▶ _Passage for review_:
= = =

Single by David Kushner

from the album Footprints I Found
- Released: January 7, 2022
- Length: 3:52
- Label: EQT; Virgin;
- Songwriter: David Kushner
- Producers: Abe Parker; David Kushner;

David Kushner singles chronology
| "Love You From Far Away" (2021) | "Miserable Man" (2022) | "Mr. Forgettable" (2022) |

= Miserable Man =

2022 single by David Kushner

"Miserable Man" is a song by American singer-songwriter David Kushner, released as a single on January 7, 2022, through EQT Recordings and Virgin Records internationally. It was written by Kushner and co-produced by Kushner and Abe Parker. The song went viral on TikTok and subsequently reached the top 20 in Ireland and Norway, as well as the top 40 in Australia, New Zealand and the UK.

==Personnel==
- David Kushner – vocals, production
- Abe Parker – mixing, production
- Alexander Wright – mastering

==Charts==

Chart performance for "Miserable Man"

= = =

▶ _Recorded data_:
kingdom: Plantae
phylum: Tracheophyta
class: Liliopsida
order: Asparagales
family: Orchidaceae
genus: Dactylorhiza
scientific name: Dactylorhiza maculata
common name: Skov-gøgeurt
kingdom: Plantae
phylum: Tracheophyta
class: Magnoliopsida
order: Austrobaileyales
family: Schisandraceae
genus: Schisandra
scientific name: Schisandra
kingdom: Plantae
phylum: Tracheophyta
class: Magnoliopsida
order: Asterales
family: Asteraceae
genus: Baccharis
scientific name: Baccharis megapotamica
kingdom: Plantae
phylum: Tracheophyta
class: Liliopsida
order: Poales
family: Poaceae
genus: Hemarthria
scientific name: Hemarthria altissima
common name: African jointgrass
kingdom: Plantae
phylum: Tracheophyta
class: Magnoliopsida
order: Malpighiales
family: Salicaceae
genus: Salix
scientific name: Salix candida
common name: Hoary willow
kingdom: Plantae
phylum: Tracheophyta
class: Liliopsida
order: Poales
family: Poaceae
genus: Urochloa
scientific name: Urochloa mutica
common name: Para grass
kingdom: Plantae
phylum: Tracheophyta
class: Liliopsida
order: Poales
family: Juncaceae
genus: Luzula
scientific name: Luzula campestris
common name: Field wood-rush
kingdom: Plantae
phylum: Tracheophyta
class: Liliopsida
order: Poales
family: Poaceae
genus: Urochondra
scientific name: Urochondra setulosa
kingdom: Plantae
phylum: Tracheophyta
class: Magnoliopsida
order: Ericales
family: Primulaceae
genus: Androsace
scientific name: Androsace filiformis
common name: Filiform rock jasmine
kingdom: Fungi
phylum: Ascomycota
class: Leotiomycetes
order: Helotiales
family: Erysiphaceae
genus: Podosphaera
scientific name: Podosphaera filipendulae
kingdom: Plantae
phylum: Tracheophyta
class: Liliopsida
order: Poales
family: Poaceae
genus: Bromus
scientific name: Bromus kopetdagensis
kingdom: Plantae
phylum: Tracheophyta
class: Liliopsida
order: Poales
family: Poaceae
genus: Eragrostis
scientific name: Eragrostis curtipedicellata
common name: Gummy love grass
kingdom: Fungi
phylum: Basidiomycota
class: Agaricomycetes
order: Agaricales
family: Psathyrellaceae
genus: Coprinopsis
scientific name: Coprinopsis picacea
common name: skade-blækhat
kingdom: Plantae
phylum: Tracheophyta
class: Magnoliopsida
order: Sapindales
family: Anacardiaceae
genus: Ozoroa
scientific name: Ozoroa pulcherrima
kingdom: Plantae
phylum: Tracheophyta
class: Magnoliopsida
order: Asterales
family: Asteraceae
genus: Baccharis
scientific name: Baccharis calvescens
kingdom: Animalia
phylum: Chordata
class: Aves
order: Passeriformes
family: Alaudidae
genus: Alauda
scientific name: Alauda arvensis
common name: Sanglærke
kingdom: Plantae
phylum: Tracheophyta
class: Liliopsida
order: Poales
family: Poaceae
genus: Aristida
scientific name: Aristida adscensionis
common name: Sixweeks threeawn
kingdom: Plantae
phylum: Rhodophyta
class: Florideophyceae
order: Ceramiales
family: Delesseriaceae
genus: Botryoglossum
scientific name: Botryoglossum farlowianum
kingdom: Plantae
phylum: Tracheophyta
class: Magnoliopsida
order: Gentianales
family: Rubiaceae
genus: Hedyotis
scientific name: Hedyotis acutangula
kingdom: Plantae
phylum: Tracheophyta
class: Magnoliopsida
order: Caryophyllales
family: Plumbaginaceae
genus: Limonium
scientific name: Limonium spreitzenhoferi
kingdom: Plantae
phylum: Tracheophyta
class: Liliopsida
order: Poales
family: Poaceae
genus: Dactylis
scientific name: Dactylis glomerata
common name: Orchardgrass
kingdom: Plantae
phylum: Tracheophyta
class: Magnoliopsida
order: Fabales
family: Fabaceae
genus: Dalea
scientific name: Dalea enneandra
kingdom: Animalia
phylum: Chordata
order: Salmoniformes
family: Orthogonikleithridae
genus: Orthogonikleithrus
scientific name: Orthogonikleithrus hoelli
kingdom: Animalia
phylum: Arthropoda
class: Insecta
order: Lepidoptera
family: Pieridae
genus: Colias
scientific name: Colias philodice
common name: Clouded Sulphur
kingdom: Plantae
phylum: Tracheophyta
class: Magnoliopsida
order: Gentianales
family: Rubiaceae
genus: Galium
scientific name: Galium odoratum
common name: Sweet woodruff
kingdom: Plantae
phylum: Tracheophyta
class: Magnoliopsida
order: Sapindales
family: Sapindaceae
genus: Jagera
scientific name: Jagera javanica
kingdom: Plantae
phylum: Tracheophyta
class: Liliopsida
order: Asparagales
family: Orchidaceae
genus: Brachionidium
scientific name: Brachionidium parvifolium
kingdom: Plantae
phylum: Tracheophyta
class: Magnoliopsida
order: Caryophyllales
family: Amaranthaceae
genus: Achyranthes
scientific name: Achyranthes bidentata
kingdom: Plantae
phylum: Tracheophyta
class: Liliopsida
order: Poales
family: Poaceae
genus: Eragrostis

= = =

▶ _Work order A_: Reproduce, word for word, the part of the "Miserable Man" article that opens with the words containing "2022 single by" and closes with "and the UK.".
▶ _Work order B_: According to the "Miserable Man" article, in which two countries did the song reach the top 20?
You will not need the records for any of this work.

▶ _Exercise answer A_:
2022 single by David Kushner

"Miserable Man" is a song by American singer-songwriter David Kushner, released as a single on January 7, 2022, through EQT Recordings and Virgin Records internationally. It was written by Kushner and co-produced by Kushner and Abe Parker. The song went viral on TikTok and subsequently reached the top 20 in Ireland and Norway, as well as the top 40 in Australia, New Zealand and the UK.

▶ _Exercise answer B_: Ireland and Norway.